• **Page images and extracted text**
■ ■ ■ ■ ■ ■ ■

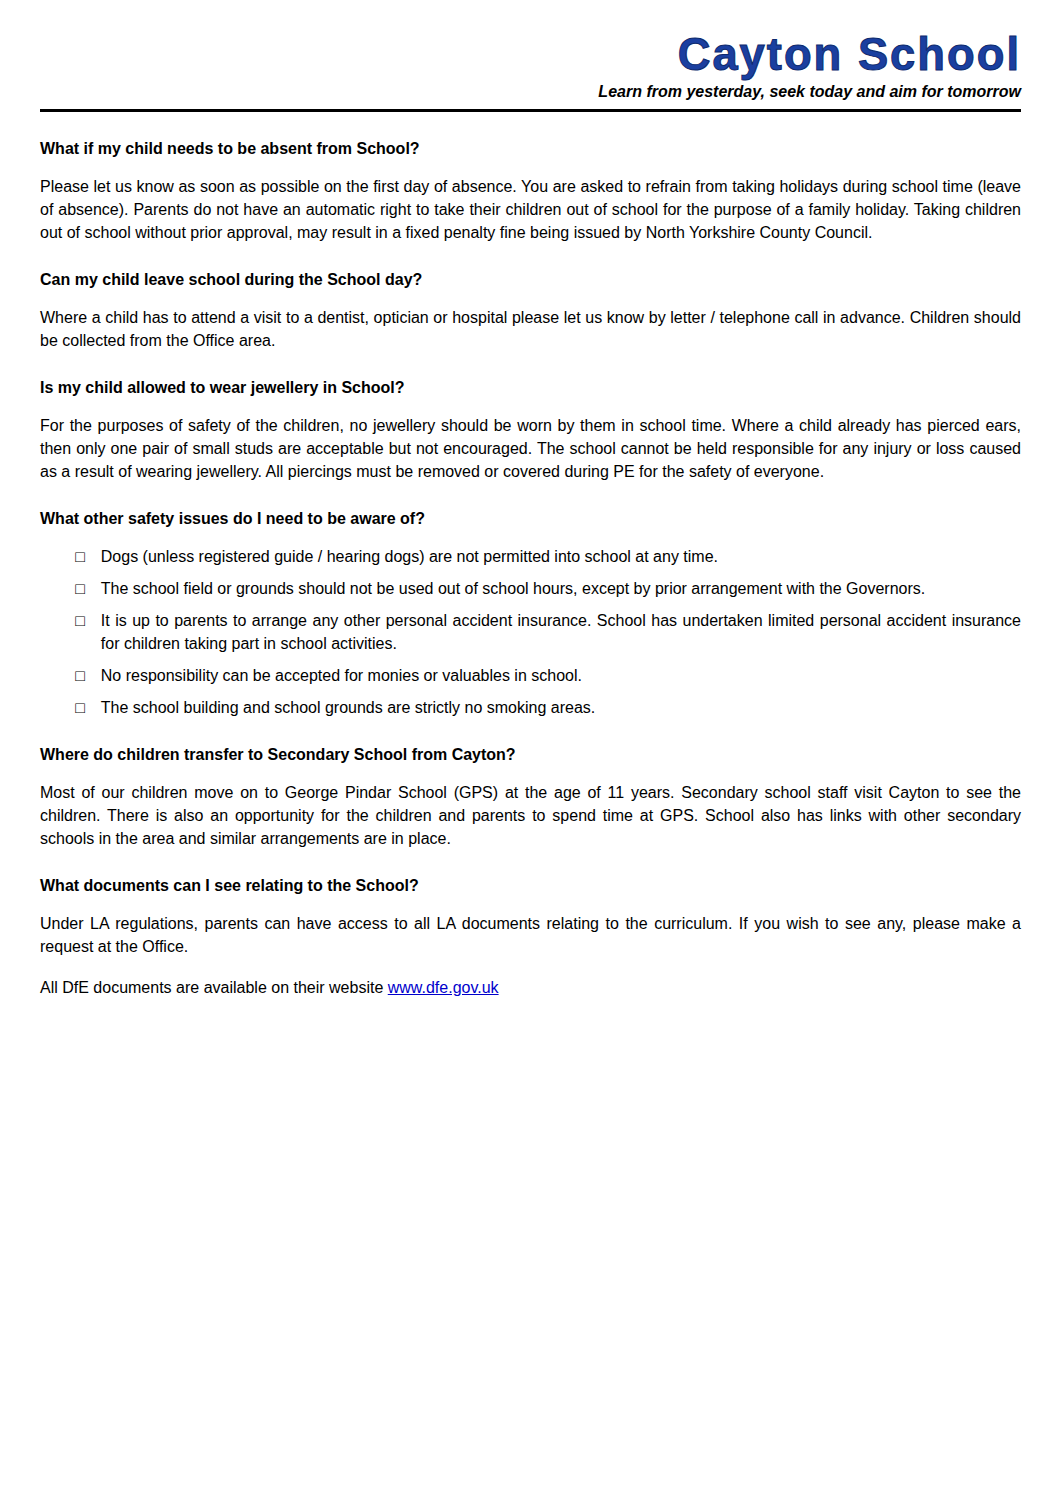Cayton School
Learn from yesterday, seek today and aim for tomorrow
What if my child needs to be absent from School?
Please let us know as soon as possible on the first day of absence. You are asked to refrain from taking holidays during school time (leave of absence). Parents do not have an automatic right to take their children out of school for the purpose of a family holiday. Taking children out of school without prior approval, may result in a fixed penalty fine being issued by North Yorkshire County Council.
Can my child leave school during the School day?
Where a child has to attend a visit to a dentist, optician or hospital please let us know by letter / telephone call in advance. Children should be collected from the Office area.
Is my child allowed to wear jewellery in School?
For the purposes of safety of the children, no jewellery should be worn by them in school time. Where a child already has pierced ears, then only one pair of small studs are acceptable but not encouraged. The school cannot be held responsible for any injury or loss caused as a result of wearing jewellery. All piercings must be removed or covered during PE for the safety of everyone.
What other safety issues do I need to be aware of?
Dogs (unless registered guide / hearing dogs) are not permitted into school at any time.
The school field or grounds should not be used out of school hours, except by prior arrangement with the Governors.
It is up to parents to arrange any other personal accident insurance. School has undertaken limited personal accident insurance for children taking part in school activities.
No responsibility can be accepted for monies or valuables in school.
The school building and school grounds are strictly no smoking areas.
Where do children transfer to Secondary School from Cayton?
Most of our children move on to George Pindar School (GPS) at the age of 11 years. Secondary school staff visit Cayton to see the children. There is also an opportunity for the children and parents to spend time at GPS. School also has links with other secondary schools in the area and similar arrangements are in place.
What documents can I see relating to the School?
Under LA regulations, parents can have access to all LA documents relating to the curriculum. If you wish to see any, please make a request at the Office.
All DfE documents are available on their website www.dfe.gov.uk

■ ■ ■ ■ ■ ■ ■

• **BRIEF**
Repeat the records word for word. Any picture in them should be left out.

• **ANSWER TO THIS PROBLEM**
Cayton School
Learn from yesterday, seek today and aim for tomorrow
What if my child needs to be absent from School?
Please let us know as soon as possible on the first day of absence. You are asked to refrain from taking holidays during school time (leave of absence). Parents do not have an automatic right to take their children out of school for the purpose of a family holiday. Taking children out of school without prior approval, may result in a fixed penalty fine being issued by North Yorkshire County Council.
Can my child leave school during the School day?
Where a child has to attend a visit to a dentist, optician or hospital please let us know by letter / telephone call in advance. Children should be collected from the Office area.
Is my child allowed to wear jewellery in School?
For the purposes of safety of the children, no jewellery should be worn by them in school time. Where a child already has pierced ears, then only one pair of small studs are acceptable but not encouraged. The school cannot be held responsible for any injury or loss caused as a result of wearing jewellery. All piercings must be removed or covered during PE for the safety of everyone.
What other safety issues do I need to be aware of?
Dogs (unless registered guide / hearing dogs) are not permitted into school at any time.
The school field or grounds should not be used out of school hours, except by prior arrangement with the Governors.
It is up to parents to arrange any other personal accident insurance. School has undertaken limited personal accident insurance for children taking part in school activities.
No responsibility can be accepted for monies or valuables in school.
The school building and school grounds are strictly no smoking areas.
Where do children transfer to Secondary School from Cayton?
Most of our children move on to George Pindar School (GPS) at the age of 11 years. Secondary school staff visit Cayton to see the children. There is also an opportunity for the children and parents to spend time at GPS. School also has links with other secondary schools in the area and similar arrangements are in place.
What documents can I see relating to the School?
Under LA regulations, parents can have access to all LA documents relating to the curriculum. If you wish to see any, please make a request at the Office.
All DfE documents are available on their website www.dfe.gov.uk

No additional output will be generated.